* [TASK DETAILS]: Output the entries below word for word, stopping once the line containing "[301,152,366,167] 中央区本 ->" is done, and omit each picture.

Edit difference data:
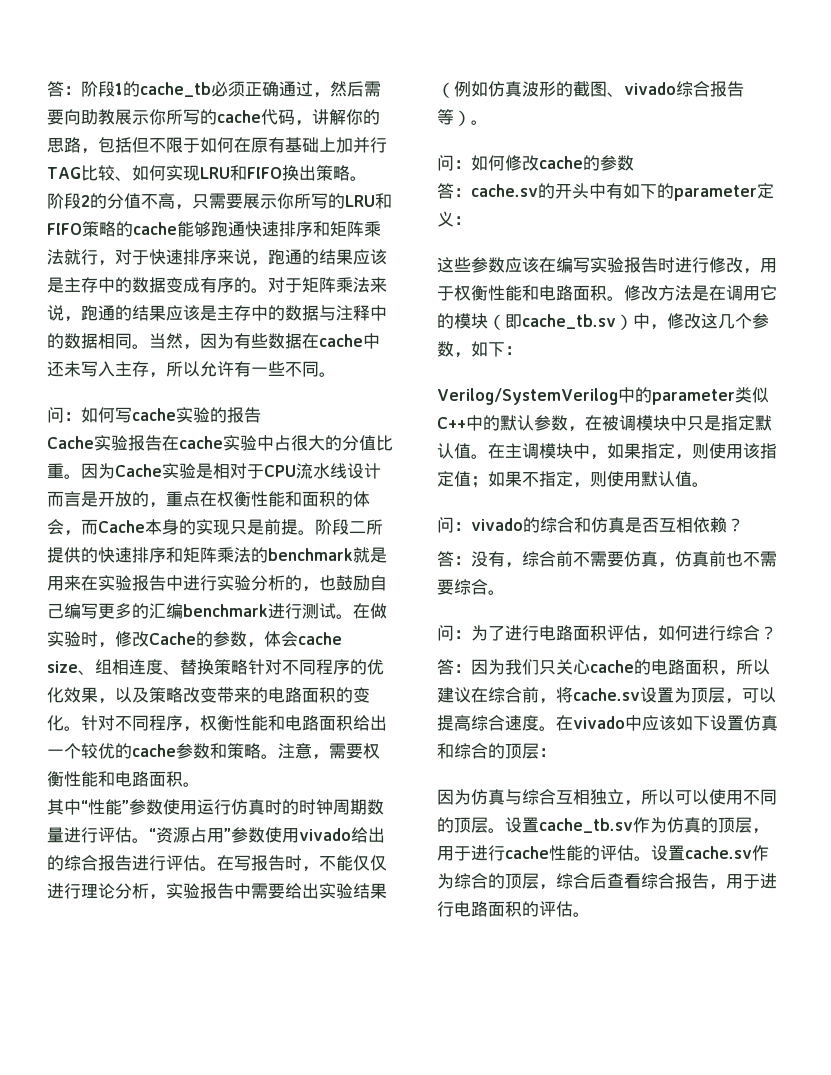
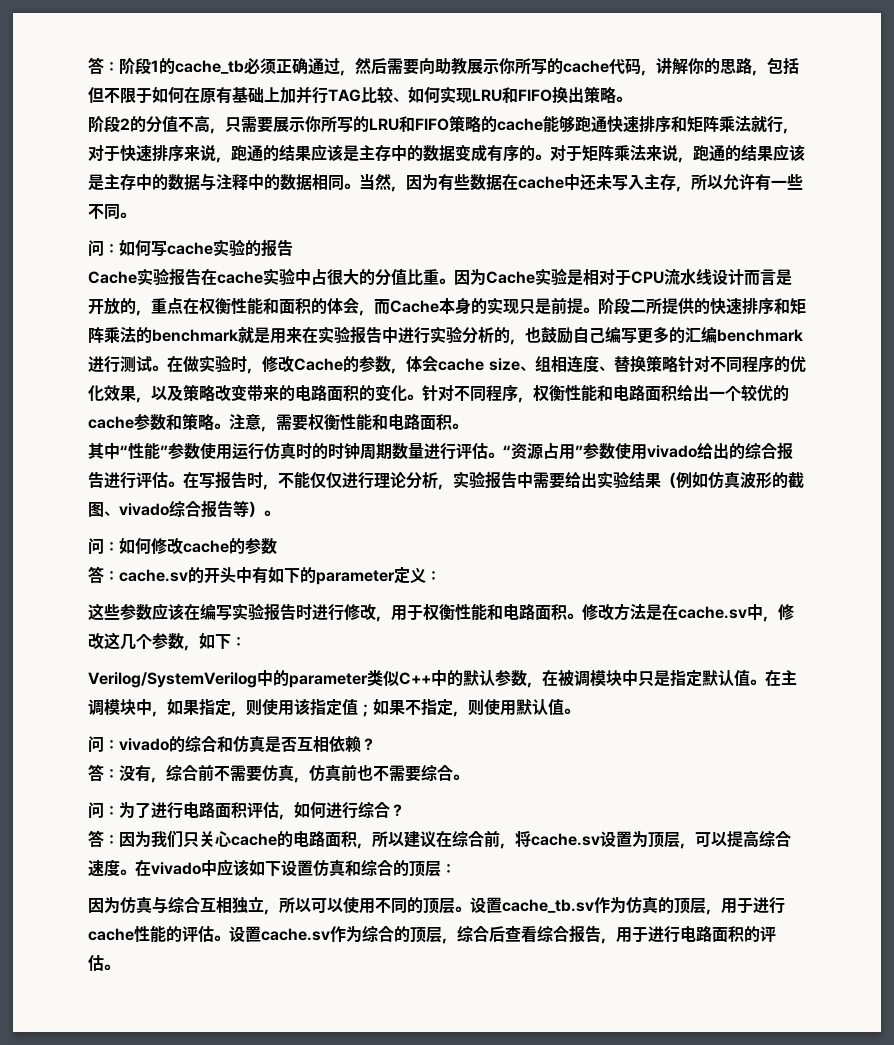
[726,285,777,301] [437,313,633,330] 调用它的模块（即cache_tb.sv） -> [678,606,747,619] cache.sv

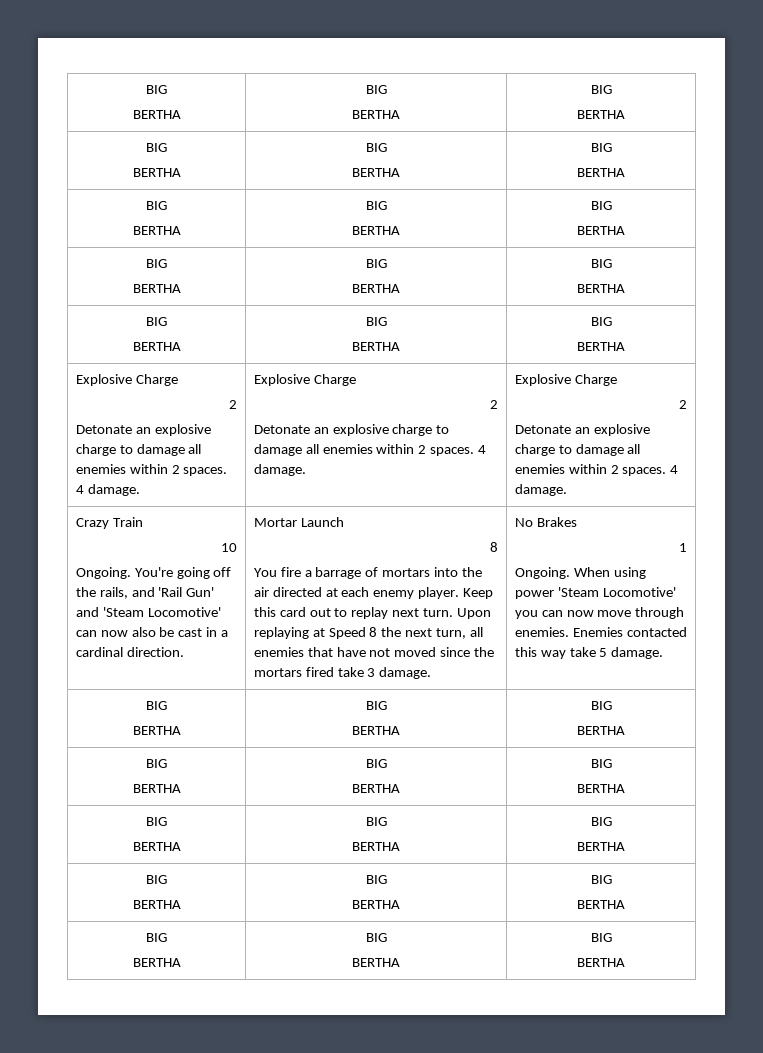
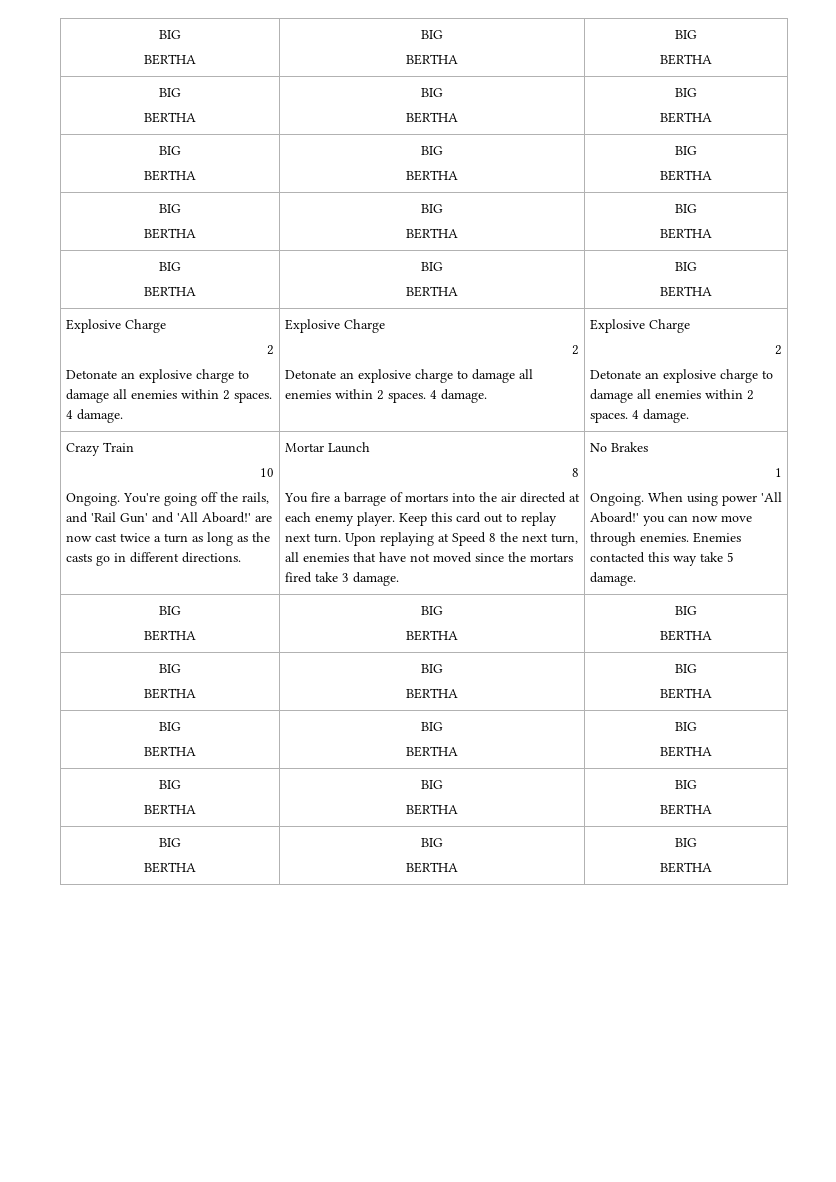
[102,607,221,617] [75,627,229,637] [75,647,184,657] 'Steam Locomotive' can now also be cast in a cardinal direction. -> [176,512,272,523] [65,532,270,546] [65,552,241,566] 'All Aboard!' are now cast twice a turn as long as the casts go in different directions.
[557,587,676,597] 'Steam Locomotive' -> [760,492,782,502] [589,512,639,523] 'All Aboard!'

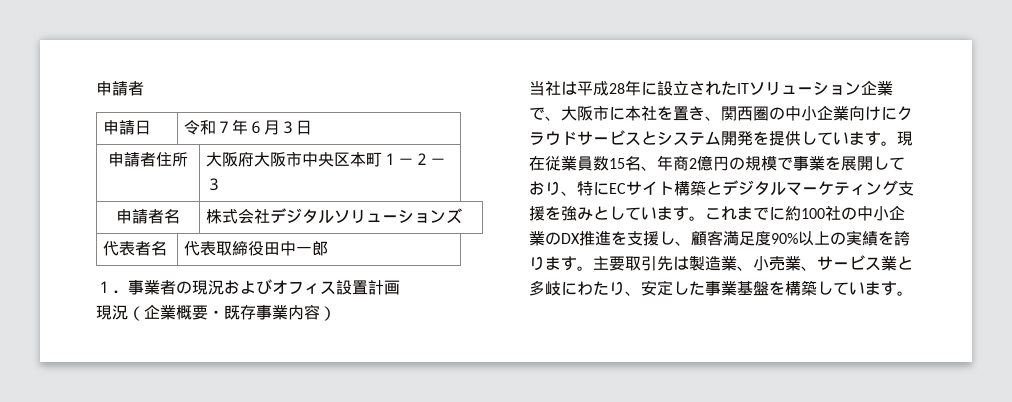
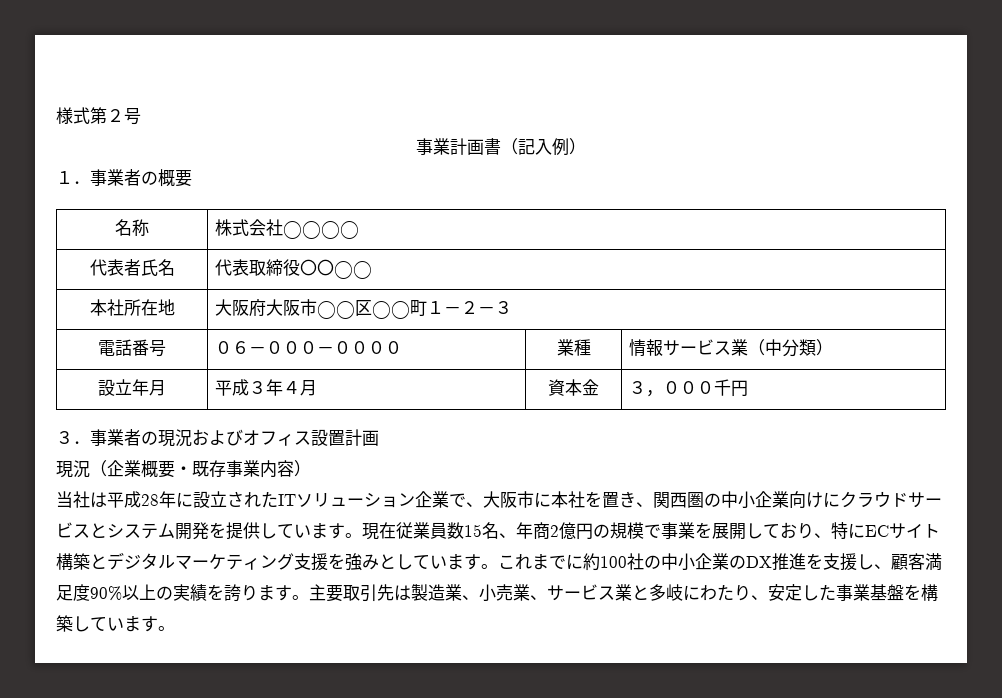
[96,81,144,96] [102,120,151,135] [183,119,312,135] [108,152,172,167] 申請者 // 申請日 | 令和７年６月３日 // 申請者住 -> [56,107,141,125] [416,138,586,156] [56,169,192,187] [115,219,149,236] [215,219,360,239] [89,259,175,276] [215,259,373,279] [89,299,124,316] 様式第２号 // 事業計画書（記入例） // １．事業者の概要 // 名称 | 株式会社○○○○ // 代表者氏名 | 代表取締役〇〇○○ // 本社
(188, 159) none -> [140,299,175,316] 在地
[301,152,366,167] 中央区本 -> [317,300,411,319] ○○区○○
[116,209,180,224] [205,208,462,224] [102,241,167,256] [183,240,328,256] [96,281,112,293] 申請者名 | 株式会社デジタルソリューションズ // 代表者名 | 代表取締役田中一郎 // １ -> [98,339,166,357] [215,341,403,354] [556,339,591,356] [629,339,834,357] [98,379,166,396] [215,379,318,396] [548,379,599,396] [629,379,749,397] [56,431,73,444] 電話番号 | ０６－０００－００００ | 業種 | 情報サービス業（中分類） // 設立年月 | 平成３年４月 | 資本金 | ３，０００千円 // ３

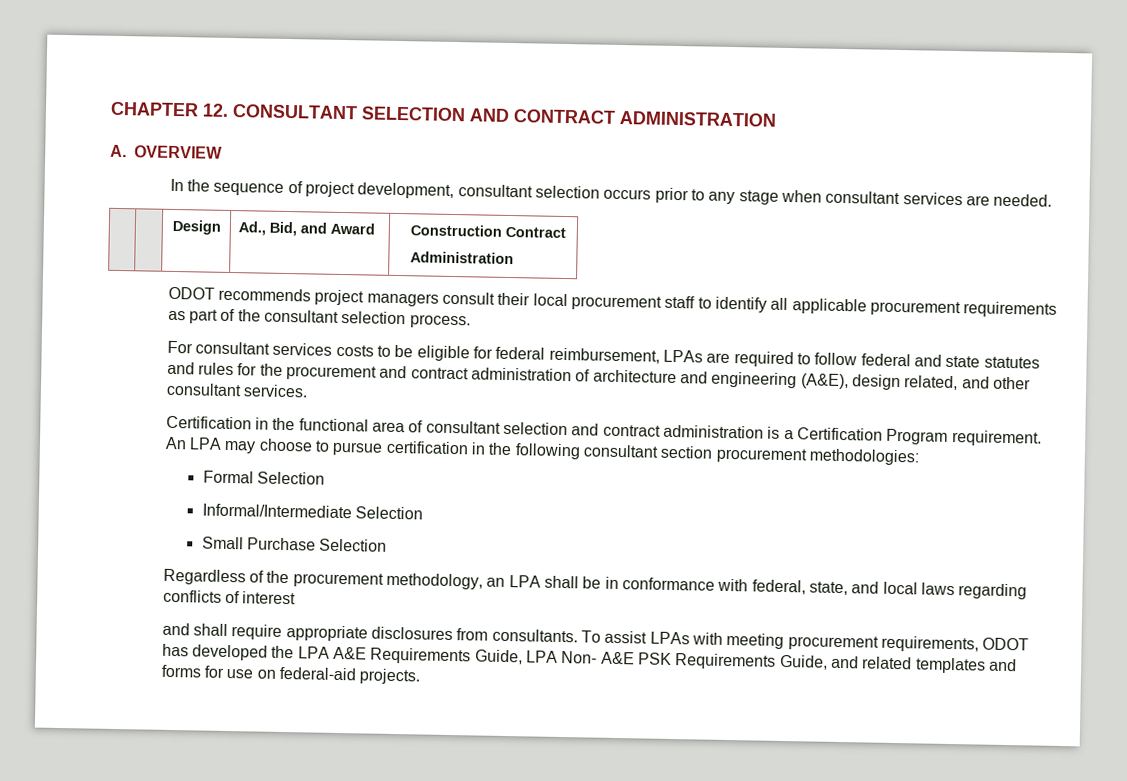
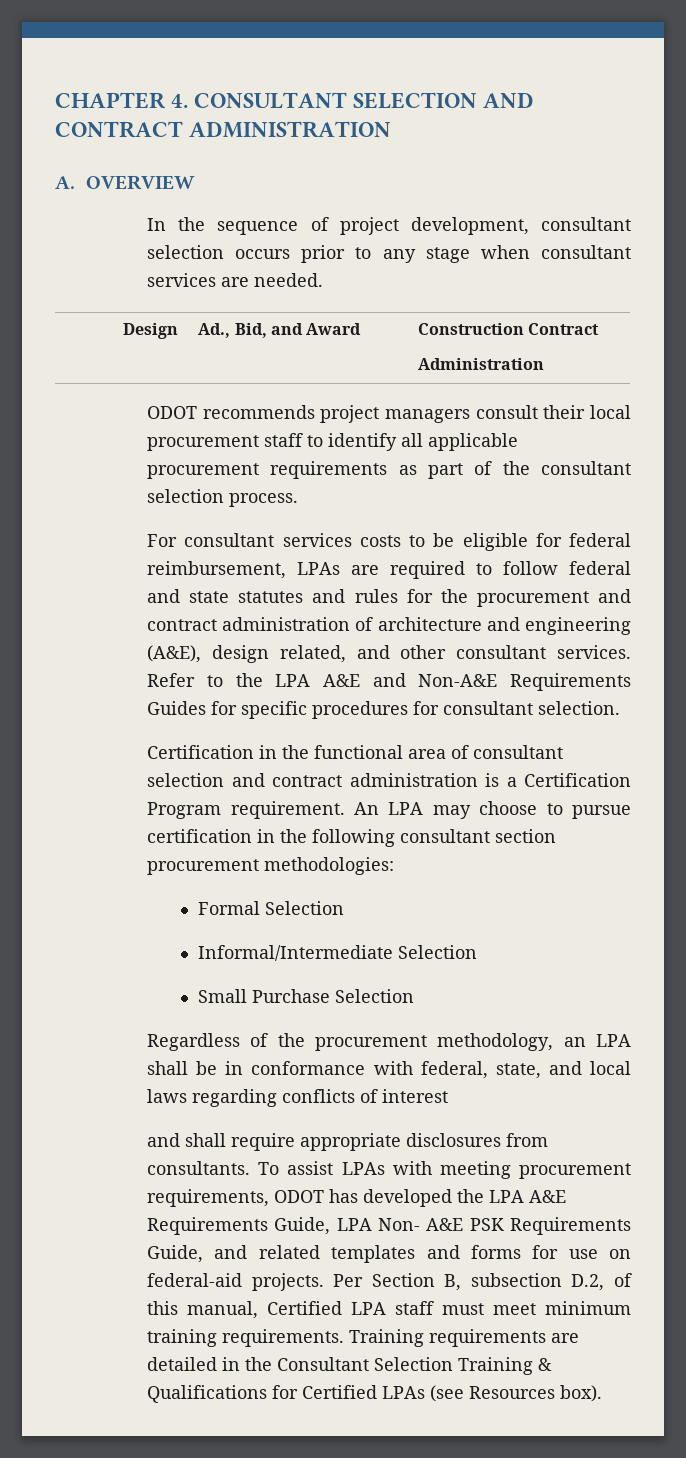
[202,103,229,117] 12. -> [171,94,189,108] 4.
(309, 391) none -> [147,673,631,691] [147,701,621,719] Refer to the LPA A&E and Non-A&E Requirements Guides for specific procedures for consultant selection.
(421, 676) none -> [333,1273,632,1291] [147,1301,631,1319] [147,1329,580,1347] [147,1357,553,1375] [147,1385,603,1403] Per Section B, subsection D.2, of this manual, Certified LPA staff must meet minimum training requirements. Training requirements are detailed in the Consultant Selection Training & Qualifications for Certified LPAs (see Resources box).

* [ANSWER SPACE]:
[726,285,777,301] [437,313,633,330] 调用它的模块（即cache_tb.sv） -> [678,606,747,619] cache.sv

[102,607,221,617] [75,627,229,637] [75,647,184,657] 'Steam Locomotive' can now also be cast in a cardinal direction. -> [176,512,272,523] [65,532,270,546] [65,552,241,566] 'All Aboard!' are now cast twice a turn as long as the casts go in different directions.
[557,587,676,597] 'Steam Locomotive' -> [760,492,782,502] [589,512,639,523] 'All Aboard!'

[96,81,144,96] [102,120,151,135] [183,119,312,135] [108,152,172,167] 申請者 // 申請日 | 令和７年６月３日 // 申請者住 -> [56,107,141,125] [416,138,586,156] [56,169,192,187] [115,219,149,236] [215,219,360,239] [89,259,175,276] [215,259,373,279] [89,299,124,316] 様式第２号 // 事業計画書（記入例） // １．事業者の概要 // 名称 | 株式会社○○○○ // 代表者氏名 | 代表取締役〇〇○○ // 本社
(188, 159) none -> [140,299,175,316] 在地
[301,152,366,167] 中央区本 -> [317,300,411,319] ○○区○○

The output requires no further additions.